Did I piss her off that much, or did something else call her away? I stood in my room and watched her car roll down the drive and cautiously through the gate. I’m going to have to make my peace with her working here. And I can. I will. Fuck. It just took me by surprise. I came home from rehab mentally prepared to serve my house-arrest sentence. The judge acted like he was doing me a favor by letting me serve time here. He obviously doesn’t know what it’s like to be Uriah Woodison’s fuck-up son.
I thought I was prepared—for Dad’s disapproval, for his anger and disappointment—and then Gwen launched the curveball at me.
Mia Mendez is living here while she helps with the baby.
Mia Mendez is eating in my kitchen, sharing my shower.
Mia Mendez is sleeping on the other side of my bedroom wall in a cotton sleepshirt so thin it makes my hands itch to slide under it.
I yank open another cabinet and finally find the skillets. Christ, I just want some food, but I’ll be fucking damned if I’m going to eat any of the meals in the fridge. My stomach clenched when I saw them—perfectly balanced, prepared meals labeled in Mia’s neat handwriting: quinoa and chicken, peppered flank steak and green beans, fajita frittata.
She’s not just helping with the baby. Dad has her doing his meal prep. As if she’s the Alice to his Brady Bunch or some shit. So fucking twisted. Count me out.
I put a skillet on the stove, pour a little olive oil in it, and look around while it heats.
Gwen remodeled this space while she was pregnant. Contractors came in and ripped out the cherry wood cabinets my mother had chosen and replaced them with a stark white variety that feels so sterile you almost expect the place to smell like bleach and commercial disinfectant.
It’s everything my mother’s kitchen wasn’t—cold to the warm, white to the dark, showpiece to the functional. It’s as if she ripped the heart right out of my house.
“That’s fucking dramatic,” I mutter to myself.
I grab the eggs from the fridge and crack them against the side of a bowl, dumping the egg whites and tossing the yolks in the trash. I chop fresh basil and beat it with the egg whites before pouring the mixture into the skillet.
My phone buzzes, rattling against the white marble countertop.
Keegan: S
omeone told me they saw Mia Mendez walk into the manager’s office at the Pretty Kitty. I’m heading that way. If there’s a god, she’ll be on stage tonight.

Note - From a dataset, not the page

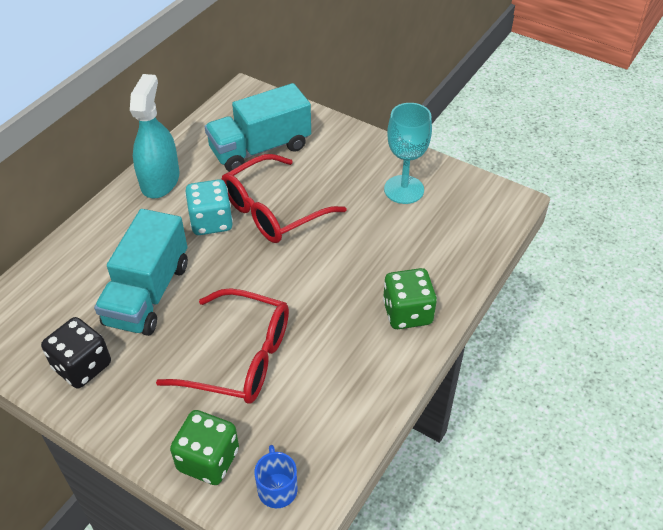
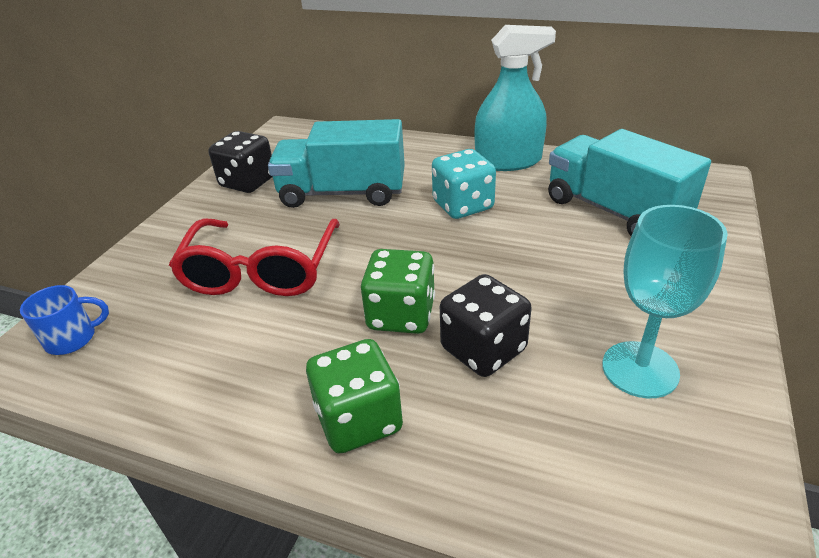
camera: 80 degrees right, 10 degrees down
green dice [170,410,239,485] -> green dice moved to [361,249,435,334]
red glasses [222,154,347,243] -> none
none -> black dice [440,274,532,377]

My fist tightens around the phone, but before I can do something stupid like throw it against the wall or, worse, let Keegan know exactly what I think about his hopes for the evening, it buzzes again. And again. Two, three, four messages all coming in at once, making me realize this wasn’t a text he sent just to me but one of those mass-group texts that guarantees to keep my phone rattling for the next half-hour.

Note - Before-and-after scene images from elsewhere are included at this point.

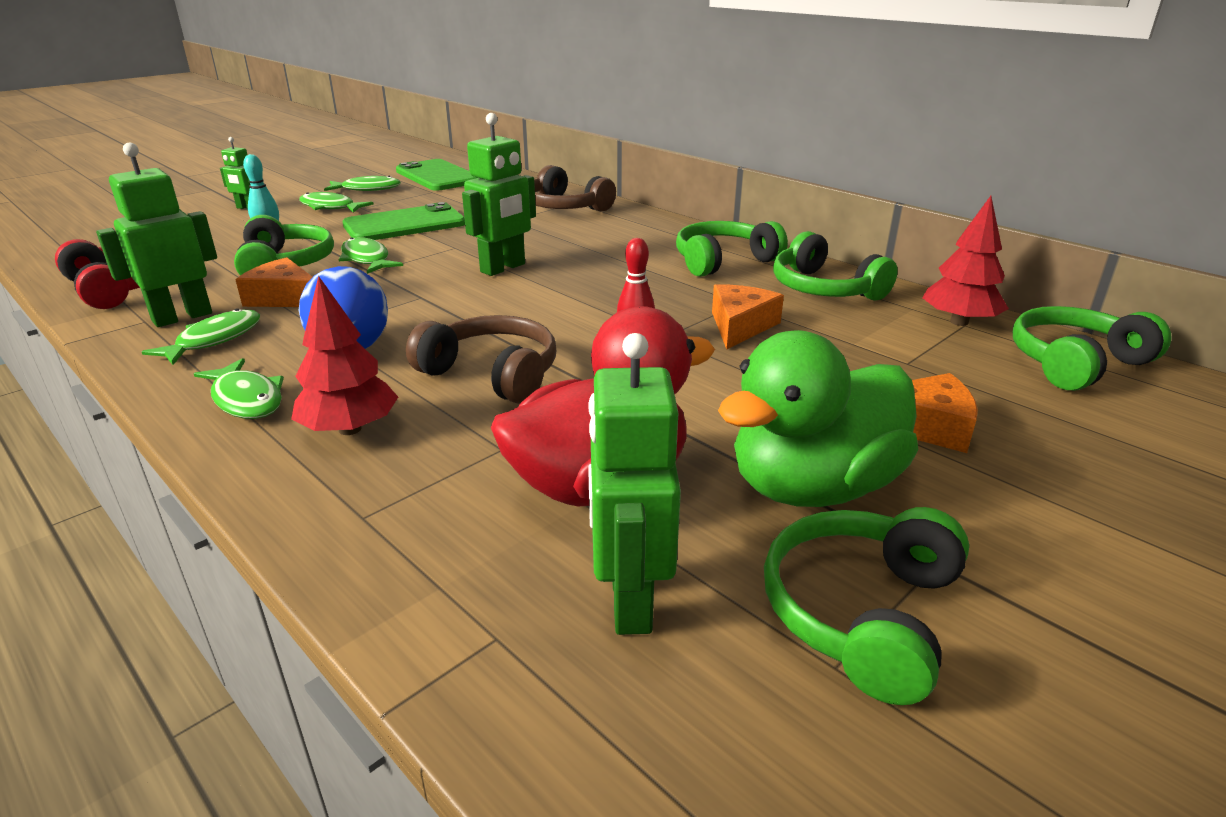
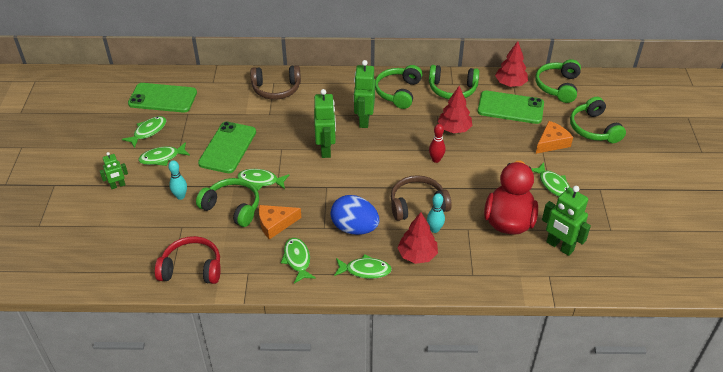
camera: 45 degrees left, 15 degrees up
green robot [96,143,217,327] -> green robot moved to [354,60,375,128]
orange cheese [712,284,784,349] -> red tree [438,86,472,133]
green duck [718,330,918,507] -> green fish [531,163,570,197]
green headphones [764,507,969,705] -> green headphones moved to [570,97,626,143]
none -> turquoise bowling pin [427,193,445,233]
none -> green phone [478,90,544,124]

I read through the conversation as I stir my eggs.
Mason: You fucking wish, loser. Mia wouldn’t strip.
Trent: If you love me, you’ll tell me if this happens. But I heard she was working at the Woodisons’—that true, Arrow?
Mason: Not that I object to the idea in theory. Because damn.
Keegan: Why work for the Woodisons? Ass like that and she could make BANK stripping.
Chris: You’re all so low. This is Brogan’s girl you’re talking about. Show some respect.
Brogan’s girl.
I stare at those two words for so long that time drops away. Brogan’s. Girl.
I draw in a breath and my throat burns with smoke. Shit. I throw the exhaust fan on full blast so my burned eggs don’t set off the smoke alarm and wake up everyone in the house. I toss them into the trashcan and put the pan in the sink to soak. Not wanting to embark on another failed cooking attempt, I grab a protein shake from the fridge.
Chris’s mention of Brogan predictably silenced the conversation, but I turn off my phone anyway, shutting it down before I can say something I’ll regret, or worse—find out that she really is stripping.
I twist the cap off my drink, sink into one of the living room couches, and turn on ESPN out of sheer habit.